Is FileChange's MP4 to FLV converter really free?
Yes, completely free. There is no signup, no free trial that runs out, no credit card, and no watermark on the output. Convert as many MP4 files to FLV as you need, as often as you want.
Is my MP4 file uploaded to a server when I convert to FLV?
No. The conversion runs entirely inside your browser using FFmpeg compiled to WebAssembly (ffmpeg.wasm) running in a sandboxed worker. Your file is read locally, processed on your CPU, and the resulting FLV is generated on your device. Nothing is transmitted, stored, or logged anywhere.
How long does MP4 to FLV conversion take?
FFmpeg.wasm loads once per session (about 30 MB). After that, most clips under five minutes convert in well under a minute on a modern device. Longer videos scale roughly linearly with duration.
Is there a file size limit when converting MP4 to FLV?
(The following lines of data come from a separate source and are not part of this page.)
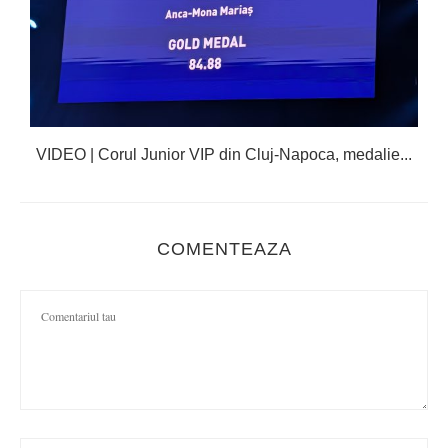
ul
VIDEO | Corul Junior VIP din Cluj-Napoca, medalie...
COMENTEAZA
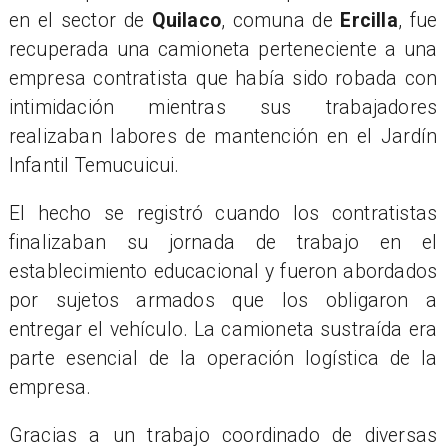
en el sector de
Quilaco
, comuna de
Ercilla
, fue
recuperada una camioneta perteneciente a una
empresa contratista que había sido robada con
intimidación mientras sus trabajadores
realizaban labores de mantención en el Jardín
Infantil Temucuicui.
El hecho se registró cuando los contratistas
finalizaban su jornada de trabajo en el
establecimiento educacional y fueron abordados
por sujetos armados que los obligaron a
entregar el vehículo. La camioneta sustraída era
parte esencial de la operación logística de la
empresa.
Gracias a un trabajo coordinado de diversas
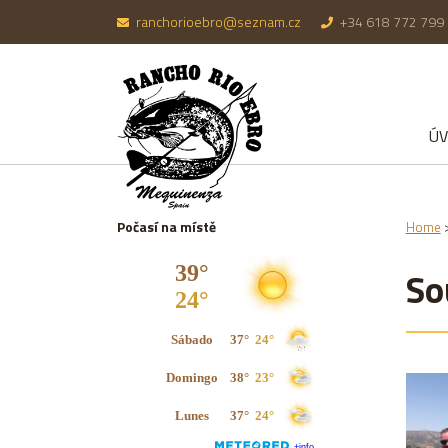
ranchorioebro@seznam.cz
+34 618 772 799
Ú
Počasí na místě
Home
So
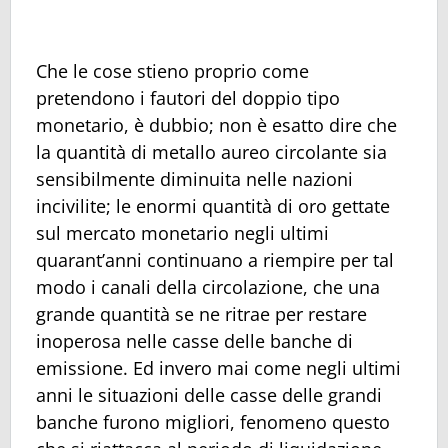
Che le cose stieno proprio come
pretendono i fautori del doppio tipo
monetario, è dubbio; non è esatto dire che
la quantità di metallo aureo circolante sia
sensibilmente diminuita nelle nazioni
incivilite; le enormi quantità di oro gettate
sul mercato monetario negli ultimi
quarant’anni continuano a riempire per tal
modo i canali della circolazione, che una
grande quantità se ne ritrae per restare
inoperosa nelle casse delle banche di
emissione. Ed invero mai come negli ultimi
anni le situazioni delle casse delle grandi
banche furono migliori, fenomeno questo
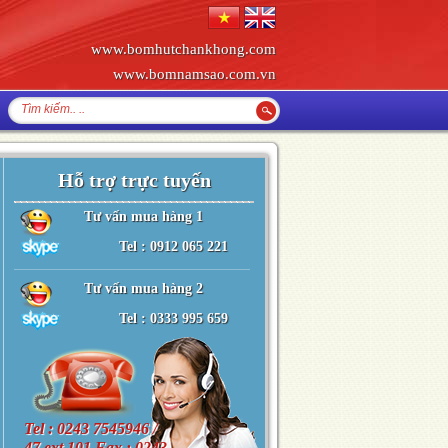
www.bomhutchankhong.com
www.bomnamsao.com.vn
Hỗ trợ trực tuyến
Tư vấn mua hàng 1
Tel : 0912 065 221
Tư vấn mua hàng 2
Tel : 0333 995 659
Tel : 0243 7545946 /
47 ext 101 Fax : 0243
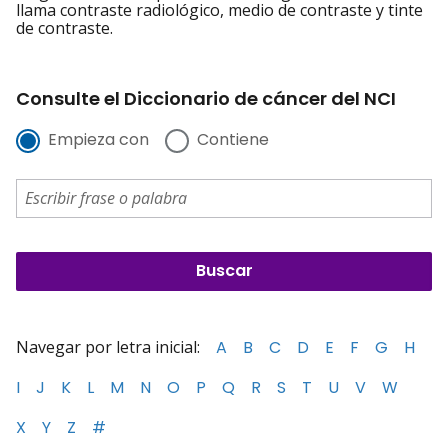
llama contraste radiológico, medio de contraste y tinte
de contraste.
Consulte el Diccionario de cáncer del NCI
Empieza con
Contiene
Navegar por letra inicial:
A
B
C
D
E
F
G
H
I
J
K
L
M
N
O
P
Q
R
S
T
U
V
W
X
Y
Z
#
There is no hard cap — your device's available memory is the real ceiling. In practice, most MP4 files up to a few hundred megabytes convert without issues. Very large files (multi-GB videos, thousand-page PDFs) may slow down or fail on low-memory devices.
Can I batch-convert multiple MP4 files to FLV at once?
Yes. Drop as many MP4 files as you like in a single batch and FileChange converts them all in one click. Each file is processed independently and then offered as a download.